Kementerian Agama juga telah mengeluarkan seruan kepada umat Muslim untuk melaksanakan salat sunnah gerhana atau salat Khusuf. Karena fenomena ini bertepatan dengan bulan suci Ramadan 1447 Hijriah, momen ini dianggap sebagai sarana refleksi diri dan pengagungan atas kebesaran Tuhan.

Para astronom amatir dan komunitas pecinta langit di berbagai kota telah menyiapkan teropong dan teleskop di titik-titik kumpul publik. Meski dapat dilihat dengan mata telanjang secara aman, penggunaan alat bantu optik akan memperjelas detail permukaan bulan yang berubah warna menjadi merah bata.
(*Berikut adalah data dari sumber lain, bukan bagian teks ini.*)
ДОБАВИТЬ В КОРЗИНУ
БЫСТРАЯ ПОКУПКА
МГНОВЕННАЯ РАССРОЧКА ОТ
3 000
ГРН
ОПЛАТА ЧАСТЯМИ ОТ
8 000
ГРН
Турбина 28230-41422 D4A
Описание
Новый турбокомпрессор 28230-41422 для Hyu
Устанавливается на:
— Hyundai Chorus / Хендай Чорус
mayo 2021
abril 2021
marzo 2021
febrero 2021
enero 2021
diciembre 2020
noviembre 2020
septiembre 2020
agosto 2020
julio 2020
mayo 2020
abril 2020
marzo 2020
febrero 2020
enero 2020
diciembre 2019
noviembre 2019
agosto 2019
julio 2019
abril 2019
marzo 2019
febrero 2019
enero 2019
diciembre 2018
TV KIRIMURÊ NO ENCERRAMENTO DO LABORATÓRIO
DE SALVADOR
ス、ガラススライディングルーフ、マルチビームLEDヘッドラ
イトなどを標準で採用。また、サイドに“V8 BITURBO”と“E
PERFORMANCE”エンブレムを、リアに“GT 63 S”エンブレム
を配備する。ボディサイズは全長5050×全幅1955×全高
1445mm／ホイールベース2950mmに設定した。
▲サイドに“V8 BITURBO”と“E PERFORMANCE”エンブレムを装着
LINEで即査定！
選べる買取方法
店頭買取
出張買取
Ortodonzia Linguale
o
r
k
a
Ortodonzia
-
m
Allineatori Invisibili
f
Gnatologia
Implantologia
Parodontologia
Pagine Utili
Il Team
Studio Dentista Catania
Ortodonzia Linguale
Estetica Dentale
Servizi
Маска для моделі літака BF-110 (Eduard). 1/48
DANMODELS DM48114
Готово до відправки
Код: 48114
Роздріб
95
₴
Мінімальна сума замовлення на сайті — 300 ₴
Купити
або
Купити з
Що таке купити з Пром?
BMKG mengingatkan masyarakat untuk tetap memantau prakiraan cuaca setempat, mengingat beberapa wilayah di Indonesia saat ini masih berpotensi mengalami hujan lebat. Tutupan awan yang tebal bisa menjadi kendala utama dalam menikmati pemandangan langka ini secara maksimal.

Fenomena Gerhana Bulan Total berikutnya diprediksi baru akan terjadi kembali dalam beberapa tahun ke depan. Oleh karena itu, para fotografer dan pengamat langit sangat antusias untuk mengabadikan momen langka yang menghiasi langit nusantara pada awal Maret 2026 ini.